_AUFGABENSTELLUNG 1_:
Beantworten Sie zum folgenden Textausschnitt über Disziplin diese Fragen:
(a) Welchen Rang trägt William H. McRaven, und welcher Einheit gehörte er früher an?
(b) Womit muss man laut McRavens Zitat anfangen, wenn man die Welt verändern will?
(c) Als was soll Disziplin erscheinen, wenn man sie mit anderen Augen betrachtet?

Die Disziplin hatte es lange Zeit nicht leicht. Zu verstaubt ihr Image. Und dann wird ein Video zum Hit, in dem Admiral William H. McRaven, ein ehemaliger Navy-Seal,folgendes sagt: „Wenn Sie die Welt verändern wollen, müssen Sie damit anfangen, Ihr Bett zu machen.“[1] Mittlerweile ist Disziplin „schwer angesagt“. McRavens Rede folgte ein Buch und mittlerweile tummeln sich im Internet und zwischen den Buchdeckeln viele weitere Ex-Navy Seals, die an unsere Disziplin appellieren. Verwunderlich? Nur dann, wenn wir Disziplin weiterhin als verstaubtes Etwas sehen, das wir mit Zwang und Drill gleichsetzen. Spannend wird es allerdings, wenn wir sie mit anderen Augen betrachten.

Nämlich als etwas, das uns die Freiheit gibt, das zu tun, was wir tun möchten. Ohne Opfer unserer jeweiligen Befindlichkeiten und (Un)Lustgefühle zu sein.

_ANGEZEIGTE AUFLISTUNG_:
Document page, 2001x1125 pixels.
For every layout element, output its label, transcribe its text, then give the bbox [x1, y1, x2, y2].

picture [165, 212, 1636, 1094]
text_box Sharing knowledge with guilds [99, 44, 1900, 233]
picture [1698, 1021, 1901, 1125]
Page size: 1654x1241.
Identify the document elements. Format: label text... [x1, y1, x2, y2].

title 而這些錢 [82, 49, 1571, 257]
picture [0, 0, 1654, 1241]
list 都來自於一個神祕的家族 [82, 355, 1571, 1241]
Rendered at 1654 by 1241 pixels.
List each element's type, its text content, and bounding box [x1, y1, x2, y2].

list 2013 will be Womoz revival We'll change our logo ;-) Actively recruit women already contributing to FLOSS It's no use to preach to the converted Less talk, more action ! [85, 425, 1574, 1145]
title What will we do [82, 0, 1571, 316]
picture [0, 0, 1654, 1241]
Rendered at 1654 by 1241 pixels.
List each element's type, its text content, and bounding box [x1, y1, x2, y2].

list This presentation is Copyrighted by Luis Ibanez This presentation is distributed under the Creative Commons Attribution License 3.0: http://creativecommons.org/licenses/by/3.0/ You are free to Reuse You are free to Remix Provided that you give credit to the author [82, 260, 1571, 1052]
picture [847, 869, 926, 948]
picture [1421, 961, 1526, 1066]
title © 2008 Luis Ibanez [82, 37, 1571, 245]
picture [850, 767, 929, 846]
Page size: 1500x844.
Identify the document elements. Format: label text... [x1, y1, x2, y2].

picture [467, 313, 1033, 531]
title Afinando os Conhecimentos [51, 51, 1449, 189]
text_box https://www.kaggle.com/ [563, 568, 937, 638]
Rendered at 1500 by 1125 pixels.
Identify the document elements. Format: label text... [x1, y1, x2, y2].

_AUFGABENSTELLUNG 2_: Geben Sie den Teil der obigen Auflistung, der mit ihrer ersten Zeile beginnt und mit der Zeile endet, die „list 都來自於一個神祕的家族 [82, 355, 1571, 1241]“ enthält, erneut wieder, wobei „bbox“ durch „bounding box“ ersetzt wird und alles Übrige unverändert bleibt.

_SCHRIFTLICHE ANTWORT 1_:
(a) Er ist Admiral und ein ehemaliger Navy-Seal.
(b) Damit, sein Bett zu machen.
(c) Als etwas, das uns die Freiheit gibt, das zu tun, was wir tun möchten, ohne Opfer unserer jeweiligen Befindlichkeiten und (Un)Lustgefühle zu sein.

_SCHRIFTLICHE ANTWORT 2_:
Document page, 2001x1125 pixels.
For every layout element, output its label, transcribe its text, then give the bounding box [x1, y1, x2, y2].

picture [165, 212, 1636, 1094]
text_box Sharing knowledge with guilds [99, 44, 1900, 233]
picture [1698, 1021, 1901, 1125]
Page size: 1654x1241.
Identify the document elements. Format: label text... [x1, y1, x2, y2].

title 而這些錢 [82, 49, 1571, 257]
picture [0, 0, 1654, 1241]
list 都來自於一個神祕的家族 [82, 355, 1571, 1241]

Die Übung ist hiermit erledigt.